Let’s bring this full circle and answer the two questions posed in the beginning of this article: Is it generally worth it for a team to spend a 1st-round pick on an RB? Should the Cardinals consider doing so this year?
Those answers seem to pretty clearly be “No” and “No.”
Even the teams that have drafted a “Stud” RB in recent years—the Cowboys, Panthers, Giants, and Raiders come to mind—haven’t had much postseason success. Yes, the Rams did with Gurley, but he was gone after 5 seasons and looks like a shell of his former self at just 26. Not exactly a shining success story. And how long until the Cowboys and Panthers regret the Zeke and CMC contracts? (It could be as soon as this season for the Cowboys.)
If the Cardinals were “just an RB away,” it would be a slightly different story—contending teams like the Saints and Patriots have had success with their (late) 1st-round RBs. But if you think this Cardinals team—improved as it is—is “just an RB away,” you might want to take a look at our CB and WR depth chart, to name just two bigger needs. It might be tempting to imagine Najee Harris, Travis Etienne, or Javonte Williams taking handoffs and passes from Kyler Murray for the next few seasons, but recent history shows this isn’t a viable way to build a true contender.
The NFL is constantly changing, and one undeniable change that’s been happening is the shift away from true “Stud” bellcow RBs toward a more committee-based approach. With this shift, it is easier—and cheaper—for teams to find productive RBs outside of the 1st round.
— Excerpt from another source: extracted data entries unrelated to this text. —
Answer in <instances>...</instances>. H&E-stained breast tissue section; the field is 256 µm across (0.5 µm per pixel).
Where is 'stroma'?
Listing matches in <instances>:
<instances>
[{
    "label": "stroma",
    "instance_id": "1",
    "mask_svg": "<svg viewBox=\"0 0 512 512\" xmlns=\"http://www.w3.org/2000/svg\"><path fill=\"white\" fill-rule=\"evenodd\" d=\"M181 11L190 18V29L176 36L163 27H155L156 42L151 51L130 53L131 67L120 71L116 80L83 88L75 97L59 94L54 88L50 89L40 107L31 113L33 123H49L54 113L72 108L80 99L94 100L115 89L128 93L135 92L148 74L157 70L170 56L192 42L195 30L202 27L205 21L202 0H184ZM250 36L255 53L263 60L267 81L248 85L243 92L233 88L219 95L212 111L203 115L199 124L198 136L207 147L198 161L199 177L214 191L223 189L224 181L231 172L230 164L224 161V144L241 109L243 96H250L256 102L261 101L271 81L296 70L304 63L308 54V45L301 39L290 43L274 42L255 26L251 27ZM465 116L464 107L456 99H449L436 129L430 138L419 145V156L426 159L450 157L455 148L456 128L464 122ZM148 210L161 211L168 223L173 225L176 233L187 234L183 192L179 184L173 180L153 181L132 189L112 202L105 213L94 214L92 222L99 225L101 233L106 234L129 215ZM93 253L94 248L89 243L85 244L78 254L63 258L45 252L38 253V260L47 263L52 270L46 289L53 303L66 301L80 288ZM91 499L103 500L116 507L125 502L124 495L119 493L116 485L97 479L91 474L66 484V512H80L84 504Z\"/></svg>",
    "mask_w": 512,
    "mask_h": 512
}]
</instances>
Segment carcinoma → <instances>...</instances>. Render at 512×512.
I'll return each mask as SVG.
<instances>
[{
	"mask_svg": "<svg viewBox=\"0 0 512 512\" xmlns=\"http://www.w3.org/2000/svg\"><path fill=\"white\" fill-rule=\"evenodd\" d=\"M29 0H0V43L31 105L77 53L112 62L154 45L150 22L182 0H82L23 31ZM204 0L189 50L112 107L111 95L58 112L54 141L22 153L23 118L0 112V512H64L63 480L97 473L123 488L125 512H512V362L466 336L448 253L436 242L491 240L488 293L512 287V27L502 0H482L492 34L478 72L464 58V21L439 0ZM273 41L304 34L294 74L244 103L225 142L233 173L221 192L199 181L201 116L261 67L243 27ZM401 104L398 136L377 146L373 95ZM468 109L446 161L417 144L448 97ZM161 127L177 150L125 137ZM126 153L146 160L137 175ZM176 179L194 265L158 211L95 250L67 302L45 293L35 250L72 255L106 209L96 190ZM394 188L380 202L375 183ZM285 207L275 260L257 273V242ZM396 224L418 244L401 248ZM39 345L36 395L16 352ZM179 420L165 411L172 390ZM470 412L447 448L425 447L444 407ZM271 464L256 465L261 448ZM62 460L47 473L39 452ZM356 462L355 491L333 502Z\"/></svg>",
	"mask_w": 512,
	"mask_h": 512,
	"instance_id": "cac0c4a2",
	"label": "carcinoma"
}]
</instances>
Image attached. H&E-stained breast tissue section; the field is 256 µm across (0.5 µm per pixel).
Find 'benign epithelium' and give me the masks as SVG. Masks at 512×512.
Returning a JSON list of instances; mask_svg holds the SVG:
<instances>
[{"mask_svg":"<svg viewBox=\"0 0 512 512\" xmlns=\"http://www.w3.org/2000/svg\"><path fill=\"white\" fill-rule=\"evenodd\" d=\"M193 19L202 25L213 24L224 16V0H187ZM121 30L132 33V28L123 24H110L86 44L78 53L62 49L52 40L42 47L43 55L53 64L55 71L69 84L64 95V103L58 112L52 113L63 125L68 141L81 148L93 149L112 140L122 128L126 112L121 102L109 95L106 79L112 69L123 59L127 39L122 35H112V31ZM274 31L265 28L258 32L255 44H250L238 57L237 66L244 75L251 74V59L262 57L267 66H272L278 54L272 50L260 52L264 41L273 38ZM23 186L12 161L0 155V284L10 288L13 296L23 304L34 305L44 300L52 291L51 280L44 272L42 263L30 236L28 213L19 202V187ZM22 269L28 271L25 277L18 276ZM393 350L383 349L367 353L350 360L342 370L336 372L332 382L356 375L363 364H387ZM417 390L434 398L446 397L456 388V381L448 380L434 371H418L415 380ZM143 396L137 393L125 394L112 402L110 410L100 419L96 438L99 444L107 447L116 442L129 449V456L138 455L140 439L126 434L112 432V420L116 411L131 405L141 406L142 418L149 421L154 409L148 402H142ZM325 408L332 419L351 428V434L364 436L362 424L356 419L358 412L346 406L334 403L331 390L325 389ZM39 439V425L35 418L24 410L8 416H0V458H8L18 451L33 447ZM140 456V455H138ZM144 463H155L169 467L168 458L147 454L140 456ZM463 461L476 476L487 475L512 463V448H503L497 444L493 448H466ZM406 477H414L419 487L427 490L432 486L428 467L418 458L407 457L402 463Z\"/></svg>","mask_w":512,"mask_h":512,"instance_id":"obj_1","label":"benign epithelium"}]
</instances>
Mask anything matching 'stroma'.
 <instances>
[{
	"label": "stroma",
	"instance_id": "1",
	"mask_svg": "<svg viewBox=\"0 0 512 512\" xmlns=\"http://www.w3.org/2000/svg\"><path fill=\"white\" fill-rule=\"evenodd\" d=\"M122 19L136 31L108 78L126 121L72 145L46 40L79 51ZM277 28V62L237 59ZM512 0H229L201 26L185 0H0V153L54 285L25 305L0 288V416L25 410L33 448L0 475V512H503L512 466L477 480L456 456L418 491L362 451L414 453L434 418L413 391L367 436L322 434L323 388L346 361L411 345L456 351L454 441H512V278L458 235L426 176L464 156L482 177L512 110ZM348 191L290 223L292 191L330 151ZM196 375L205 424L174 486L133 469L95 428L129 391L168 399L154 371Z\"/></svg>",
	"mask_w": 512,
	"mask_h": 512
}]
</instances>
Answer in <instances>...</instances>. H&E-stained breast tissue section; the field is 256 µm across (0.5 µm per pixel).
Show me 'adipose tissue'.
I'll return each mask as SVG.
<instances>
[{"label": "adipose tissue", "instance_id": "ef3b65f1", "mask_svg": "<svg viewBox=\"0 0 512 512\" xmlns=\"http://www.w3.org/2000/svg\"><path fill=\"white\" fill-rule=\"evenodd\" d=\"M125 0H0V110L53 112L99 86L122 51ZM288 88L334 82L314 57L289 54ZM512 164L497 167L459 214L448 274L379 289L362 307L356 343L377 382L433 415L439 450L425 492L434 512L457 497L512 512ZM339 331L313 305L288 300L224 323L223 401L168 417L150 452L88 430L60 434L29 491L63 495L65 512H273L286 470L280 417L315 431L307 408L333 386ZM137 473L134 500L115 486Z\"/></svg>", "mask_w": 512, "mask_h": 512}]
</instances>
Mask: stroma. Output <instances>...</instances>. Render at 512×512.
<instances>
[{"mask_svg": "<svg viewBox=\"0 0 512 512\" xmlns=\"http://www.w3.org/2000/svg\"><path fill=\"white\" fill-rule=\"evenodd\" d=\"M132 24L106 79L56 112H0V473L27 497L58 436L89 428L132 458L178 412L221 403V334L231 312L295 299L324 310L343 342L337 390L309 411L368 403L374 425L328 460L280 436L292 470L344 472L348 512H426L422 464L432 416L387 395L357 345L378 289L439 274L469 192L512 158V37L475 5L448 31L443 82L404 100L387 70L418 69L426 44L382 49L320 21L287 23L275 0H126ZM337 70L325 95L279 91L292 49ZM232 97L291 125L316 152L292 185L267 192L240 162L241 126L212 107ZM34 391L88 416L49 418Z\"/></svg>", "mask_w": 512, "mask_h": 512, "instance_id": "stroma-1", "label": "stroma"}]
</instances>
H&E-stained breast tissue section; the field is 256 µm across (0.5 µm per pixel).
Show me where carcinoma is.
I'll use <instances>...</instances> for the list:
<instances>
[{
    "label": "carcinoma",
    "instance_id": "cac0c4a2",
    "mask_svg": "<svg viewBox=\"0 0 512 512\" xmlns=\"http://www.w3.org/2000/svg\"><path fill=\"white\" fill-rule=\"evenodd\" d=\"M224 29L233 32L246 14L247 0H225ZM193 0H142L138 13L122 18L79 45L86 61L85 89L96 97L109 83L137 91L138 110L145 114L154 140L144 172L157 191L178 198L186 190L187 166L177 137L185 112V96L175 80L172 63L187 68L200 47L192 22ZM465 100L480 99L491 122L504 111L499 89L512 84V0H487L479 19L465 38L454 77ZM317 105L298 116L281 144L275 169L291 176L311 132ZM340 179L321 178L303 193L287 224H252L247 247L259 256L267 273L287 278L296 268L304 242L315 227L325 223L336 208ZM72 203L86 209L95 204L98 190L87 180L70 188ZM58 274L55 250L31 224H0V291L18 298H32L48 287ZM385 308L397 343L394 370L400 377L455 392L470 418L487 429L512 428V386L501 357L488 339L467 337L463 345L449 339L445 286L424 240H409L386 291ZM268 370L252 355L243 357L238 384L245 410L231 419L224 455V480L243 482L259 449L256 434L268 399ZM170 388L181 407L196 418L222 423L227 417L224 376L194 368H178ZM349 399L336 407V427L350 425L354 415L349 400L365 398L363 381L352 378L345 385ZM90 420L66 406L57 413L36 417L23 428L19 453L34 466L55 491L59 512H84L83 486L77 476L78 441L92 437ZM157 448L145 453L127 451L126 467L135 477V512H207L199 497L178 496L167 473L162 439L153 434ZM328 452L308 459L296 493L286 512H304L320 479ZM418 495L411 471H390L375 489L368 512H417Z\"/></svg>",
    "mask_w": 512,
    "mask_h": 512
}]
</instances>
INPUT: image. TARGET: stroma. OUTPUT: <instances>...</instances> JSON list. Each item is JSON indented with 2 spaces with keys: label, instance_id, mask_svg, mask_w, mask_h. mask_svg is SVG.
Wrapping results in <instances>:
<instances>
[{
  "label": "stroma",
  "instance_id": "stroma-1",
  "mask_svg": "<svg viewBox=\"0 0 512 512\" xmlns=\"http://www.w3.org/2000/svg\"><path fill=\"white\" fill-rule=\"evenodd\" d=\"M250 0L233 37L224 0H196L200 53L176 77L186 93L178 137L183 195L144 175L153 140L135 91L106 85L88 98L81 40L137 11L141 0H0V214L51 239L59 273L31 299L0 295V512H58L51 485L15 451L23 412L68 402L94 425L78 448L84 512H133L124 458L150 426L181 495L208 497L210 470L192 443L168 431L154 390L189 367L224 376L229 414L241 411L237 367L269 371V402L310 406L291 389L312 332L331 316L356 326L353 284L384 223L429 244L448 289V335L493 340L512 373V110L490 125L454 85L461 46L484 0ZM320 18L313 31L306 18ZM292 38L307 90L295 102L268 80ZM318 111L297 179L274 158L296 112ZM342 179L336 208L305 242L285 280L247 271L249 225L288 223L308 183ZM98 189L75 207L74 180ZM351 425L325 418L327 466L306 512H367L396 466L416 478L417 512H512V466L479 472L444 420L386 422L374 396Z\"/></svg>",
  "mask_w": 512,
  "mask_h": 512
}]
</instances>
Draft trends reflect this: from 2000 to 2009, there were 32 RBs taken in the 1st round, including at least two in every draft. Compare that to those 17 from 2010 to 2020, including two years where no RBs were drafted in the 1st round. (That Trent Richardson bust must have really scared teams in 2013.)
I’ve been saying all along that the Cardinals should find a cheap back—either in the middle round of the draft or a mid-tier free agent—to pair with Chase Edmonds next season. The numbers seem to back that approach up. Spending valuable draft capital on an RB that might wind up being just “useful” instead of a true “Stud” just isn’t worth it in today’s NFL.
Let’s face it: Steve Keim makes enough mistakes in the 1st round as it is. Let’s hope he’s at least is smart enough to avoid this antiquated pitfall. Drafting an RB in the 1st round just isn’t worth it.